START DATA SUPPLIED

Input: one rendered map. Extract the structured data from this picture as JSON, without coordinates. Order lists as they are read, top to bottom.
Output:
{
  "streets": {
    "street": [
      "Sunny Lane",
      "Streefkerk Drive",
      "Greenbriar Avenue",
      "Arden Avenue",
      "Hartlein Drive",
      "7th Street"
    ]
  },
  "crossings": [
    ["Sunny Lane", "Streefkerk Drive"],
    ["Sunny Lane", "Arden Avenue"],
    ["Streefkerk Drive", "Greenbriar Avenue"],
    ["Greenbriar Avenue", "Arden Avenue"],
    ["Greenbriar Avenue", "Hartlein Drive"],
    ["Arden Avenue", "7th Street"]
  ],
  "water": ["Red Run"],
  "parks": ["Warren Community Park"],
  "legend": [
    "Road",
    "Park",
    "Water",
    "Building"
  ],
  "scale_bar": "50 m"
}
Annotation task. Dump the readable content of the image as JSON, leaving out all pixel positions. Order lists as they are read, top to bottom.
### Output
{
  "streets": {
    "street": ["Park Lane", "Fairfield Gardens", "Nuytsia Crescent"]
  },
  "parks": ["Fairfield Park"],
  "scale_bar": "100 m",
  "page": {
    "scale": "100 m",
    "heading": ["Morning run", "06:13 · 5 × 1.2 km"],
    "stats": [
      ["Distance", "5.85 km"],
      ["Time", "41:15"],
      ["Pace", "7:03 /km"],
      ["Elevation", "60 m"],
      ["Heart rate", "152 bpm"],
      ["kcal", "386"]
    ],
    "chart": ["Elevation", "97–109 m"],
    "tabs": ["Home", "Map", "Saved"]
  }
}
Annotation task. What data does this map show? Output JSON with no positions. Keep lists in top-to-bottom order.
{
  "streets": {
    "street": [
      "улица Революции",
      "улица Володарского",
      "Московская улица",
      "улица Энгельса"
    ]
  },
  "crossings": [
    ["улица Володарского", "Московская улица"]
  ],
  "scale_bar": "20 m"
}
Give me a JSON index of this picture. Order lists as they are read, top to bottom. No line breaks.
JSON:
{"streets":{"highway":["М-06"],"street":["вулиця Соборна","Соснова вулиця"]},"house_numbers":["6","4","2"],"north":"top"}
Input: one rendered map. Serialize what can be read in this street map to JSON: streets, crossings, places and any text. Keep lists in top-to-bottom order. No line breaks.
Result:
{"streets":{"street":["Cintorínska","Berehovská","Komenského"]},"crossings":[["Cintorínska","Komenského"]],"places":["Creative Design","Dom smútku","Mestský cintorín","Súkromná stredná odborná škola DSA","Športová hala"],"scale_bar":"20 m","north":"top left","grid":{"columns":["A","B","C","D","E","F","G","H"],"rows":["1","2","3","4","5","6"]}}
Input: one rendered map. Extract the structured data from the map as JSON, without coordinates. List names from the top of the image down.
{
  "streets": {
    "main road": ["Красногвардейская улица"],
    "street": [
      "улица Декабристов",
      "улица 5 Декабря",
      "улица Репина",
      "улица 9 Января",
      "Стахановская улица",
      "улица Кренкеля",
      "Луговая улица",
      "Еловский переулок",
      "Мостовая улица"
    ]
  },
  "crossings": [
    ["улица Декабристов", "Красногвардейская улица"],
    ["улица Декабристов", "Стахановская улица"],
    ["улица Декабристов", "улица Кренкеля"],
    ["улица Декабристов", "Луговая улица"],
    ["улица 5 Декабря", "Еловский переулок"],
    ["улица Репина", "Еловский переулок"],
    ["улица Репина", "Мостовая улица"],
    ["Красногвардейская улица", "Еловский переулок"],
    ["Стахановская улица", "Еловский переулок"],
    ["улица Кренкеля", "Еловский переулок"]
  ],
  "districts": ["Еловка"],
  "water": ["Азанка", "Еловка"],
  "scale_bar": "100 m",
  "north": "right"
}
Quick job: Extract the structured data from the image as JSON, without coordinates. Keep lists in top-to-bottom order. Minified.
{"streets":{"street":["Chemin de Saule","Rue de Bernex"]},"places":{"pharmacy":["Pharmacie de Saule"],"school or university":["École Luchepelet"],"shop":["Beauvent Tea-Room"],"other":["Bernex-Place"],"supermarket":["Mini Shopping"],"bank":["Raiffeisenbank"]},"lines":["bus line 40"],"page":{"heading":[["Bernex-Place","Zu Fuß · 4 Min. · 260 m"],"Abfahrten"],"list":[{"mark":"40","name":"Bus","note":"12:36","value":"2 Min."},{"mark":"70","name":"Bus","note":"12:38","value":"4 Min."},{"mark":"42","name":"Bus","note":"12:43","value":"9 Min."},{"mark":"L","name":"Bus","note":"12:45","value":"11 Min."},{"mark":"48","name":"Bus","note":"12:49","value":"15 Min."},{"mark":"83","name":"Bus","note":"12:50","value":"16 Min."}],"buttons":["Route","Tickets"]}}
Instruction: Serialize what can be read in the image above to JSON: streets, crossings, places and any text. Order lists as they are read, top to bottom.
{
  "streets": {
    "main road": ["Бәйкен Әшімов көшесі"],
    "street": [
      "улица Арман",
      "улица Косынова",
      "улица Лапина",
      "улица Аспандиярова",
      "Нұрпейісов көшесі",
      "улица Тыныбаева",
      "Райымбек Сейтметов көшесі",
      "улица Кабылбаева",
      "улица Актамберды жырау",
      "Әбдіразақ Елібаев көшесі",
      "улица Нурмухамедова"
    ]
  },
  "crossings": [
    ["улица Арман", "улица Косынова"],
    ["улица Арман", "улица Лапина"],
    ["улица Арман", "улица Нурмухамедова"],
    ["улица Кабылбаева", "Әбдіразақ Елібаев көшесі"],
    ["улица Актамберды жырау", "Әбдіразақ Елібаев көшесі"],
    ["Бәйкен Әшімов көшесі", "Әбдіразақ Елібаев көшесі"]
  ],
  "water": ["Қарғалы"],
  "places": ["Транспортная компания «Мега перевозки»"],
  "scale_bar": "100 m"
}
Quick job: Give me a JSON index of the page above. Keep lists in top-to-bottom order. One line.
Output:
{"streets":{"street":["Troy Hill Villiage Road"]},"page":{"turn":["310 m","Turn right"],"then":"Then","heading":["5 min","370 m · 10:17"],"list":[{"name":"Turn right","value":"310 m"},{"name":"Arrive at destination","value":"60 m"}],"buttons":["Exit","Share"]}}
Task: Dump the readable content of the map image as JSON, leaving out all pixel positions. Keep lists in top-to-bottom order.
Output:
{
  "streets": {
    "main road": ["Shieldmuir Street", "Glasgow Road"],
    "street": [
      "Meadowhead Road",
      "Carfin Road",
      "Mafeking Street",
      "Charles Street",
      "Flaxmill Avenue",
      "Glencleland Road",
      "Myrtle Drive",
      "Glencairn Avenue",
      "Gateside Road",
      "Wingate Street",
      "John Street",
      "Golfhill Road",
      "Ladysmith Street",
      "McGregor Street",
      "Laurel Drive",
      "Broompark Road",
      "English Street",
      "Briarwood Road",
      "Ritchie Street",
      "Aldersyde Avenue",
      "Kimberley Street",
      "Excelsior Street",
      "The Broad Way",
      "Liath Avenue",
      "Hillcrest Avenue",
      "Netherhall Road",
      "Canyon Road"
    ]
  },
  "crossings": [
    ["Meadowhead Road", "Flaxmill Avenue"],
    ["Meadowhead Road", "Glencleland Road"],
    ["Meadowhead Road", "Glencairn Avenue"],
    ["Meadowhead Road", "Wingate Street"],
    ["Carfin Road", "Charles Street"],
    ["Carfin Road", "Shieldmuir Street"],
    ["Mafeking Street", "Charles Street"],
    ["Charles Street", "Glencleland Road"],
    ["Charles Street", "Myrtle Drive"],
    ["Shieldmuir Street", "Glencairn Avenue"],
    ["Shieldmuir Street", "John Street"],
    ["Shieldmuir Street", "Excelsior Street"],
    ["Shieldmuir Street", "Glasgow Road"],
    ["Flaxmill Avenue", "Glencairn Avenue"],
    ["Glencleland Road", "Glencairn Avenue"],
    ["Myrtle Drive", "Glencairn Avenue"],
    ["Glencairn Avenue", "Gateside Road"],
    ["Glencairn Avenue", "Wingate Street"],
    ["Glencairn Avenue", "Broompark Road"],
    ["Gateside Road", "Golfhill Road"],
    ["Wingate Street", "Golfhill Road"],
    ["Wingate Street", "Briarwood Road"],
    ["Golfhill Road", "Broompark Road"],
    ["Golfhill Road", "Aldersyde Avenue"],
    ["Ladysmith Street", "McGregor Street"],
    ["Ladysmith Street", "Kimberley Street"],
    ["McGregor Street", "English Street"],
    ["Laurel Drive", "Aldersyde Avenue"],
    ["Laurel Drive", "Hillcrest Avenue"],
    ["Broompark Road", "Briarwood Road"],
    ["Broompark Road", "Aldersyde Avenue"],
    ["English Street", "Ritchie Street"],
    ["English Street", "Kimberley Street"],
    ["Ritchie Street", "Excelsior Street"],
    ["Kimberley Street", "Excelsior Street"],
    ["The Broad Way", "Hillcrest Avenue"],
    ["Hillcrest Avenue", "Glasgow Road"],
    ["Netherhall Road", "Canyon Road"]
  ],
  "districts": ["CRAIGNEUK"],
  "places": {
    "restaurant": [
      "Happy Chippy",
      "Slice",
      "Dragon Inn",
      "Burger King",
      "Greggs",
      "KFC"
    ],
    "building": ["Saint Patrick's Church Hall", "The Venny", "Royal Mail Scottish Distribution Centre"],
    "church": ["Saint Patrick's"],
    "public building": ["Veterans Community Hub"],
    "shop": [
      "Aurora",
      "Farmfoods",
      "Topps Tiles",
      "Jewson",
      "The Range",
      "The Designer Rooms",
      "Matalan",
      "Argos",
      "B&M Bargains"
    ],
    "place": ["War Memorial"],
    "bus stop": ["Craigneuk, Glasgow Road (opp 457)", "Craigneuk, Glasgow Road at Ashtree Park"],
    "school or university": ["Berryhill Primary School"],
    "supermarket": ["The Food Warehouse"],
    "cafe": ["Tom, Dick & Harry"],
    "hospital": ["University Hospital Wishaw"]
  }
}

END DATA SUPPLIED

▸ **EXERCISE PROMPT**:
Please copy, without any change, the lines of the material from the first through the one containing "Annotation task. Dump". Write nothing else.

▸ **ANSWER TO THE PROBLEM**:
Input: one rendered map. Extract the structured data from this picture as JSON, without coordinates. Order lists as they are read, top to bottom.
Output:
{
  "streets": {
    "street": [
      "Sunny Lane",
      "Streefkerk Drive",
      "Greenbriar Avenue",
      "Arden Avenue",
      "Hartlein Drive",
      "7th Street"
    ]
  },
  "crossings": [
    ["Sunny Lane", "Streefkerk Drive"],
    ["Sunny Lane", "Arden Avenue"],
    ["Streefkerk Drive", "Greenbriar Avenue"],
    ["Greenbriar Avenue", "Arden Avenue"],
    ["Greenbriar Avenue", "Hartlein Drive"],
    ["Arden Avenue", "7th Street"]
  ],
  "water": ["Red Run"],
  "parks": ["Warren Community Park"],
  "legend": [
    "Road",
    "Park",
    "Water",
    "Building"
  ],
  "scale_bar": "50 m"
}
Annotation task. Dump the readable content of the image as JSON, leaving out all pixel positions. Order lists as they are read, top to bottom.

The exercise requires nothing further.